From canned beans to the African dream of owning a slice of the states

Since the establishment of Zoomlion, Agyepong has created two to three companies every year. Investment and diversification is more important to him than comfort.

“One thing I did was I invested in my business. Every amount was put back into the business. I stayed with my wife and three children in a single room, built 10 companies before I built my house. I don’t limit myself to one business. So every year I kept moving into different businesses. My passion is employment generation so I am not looking at how do you manage the business but rather just get the right people and pay them well to manage each business.”

“The growth of the company has been phenomenal since its inception as a printing press, with operations in diverse sectors at the moment. This is hugely attributed to Siaw’s leadership style as well as his focus on quality service delivery at a competitive price. The core philosophy of the business is to identify opportunities and provide solutions, roll out innovative business models, build capacities to provide value and nurture them to become market leaders,” says Chris Koney, a journalist for the Business and Financial Times in Ghana.
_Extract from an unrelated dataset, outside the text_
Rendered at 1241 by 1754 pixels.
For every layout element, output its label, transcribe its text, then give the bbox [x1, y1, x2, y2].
Agyepong is obsessed about finding solutions to everyday problems. “Wherever there is a problem, I like finding out how to solve it. At that time, everybody was talking about how much of a problem we had with waste management so I moved to solve the problem,” he says.

Currently, Agyepong is looking for a solution to curtail the numerous fires in Ghana. Given his proclivity for out-of-the-box thinking – and the skill to spot the potential of a tricycle in China – the flames could soon be doused.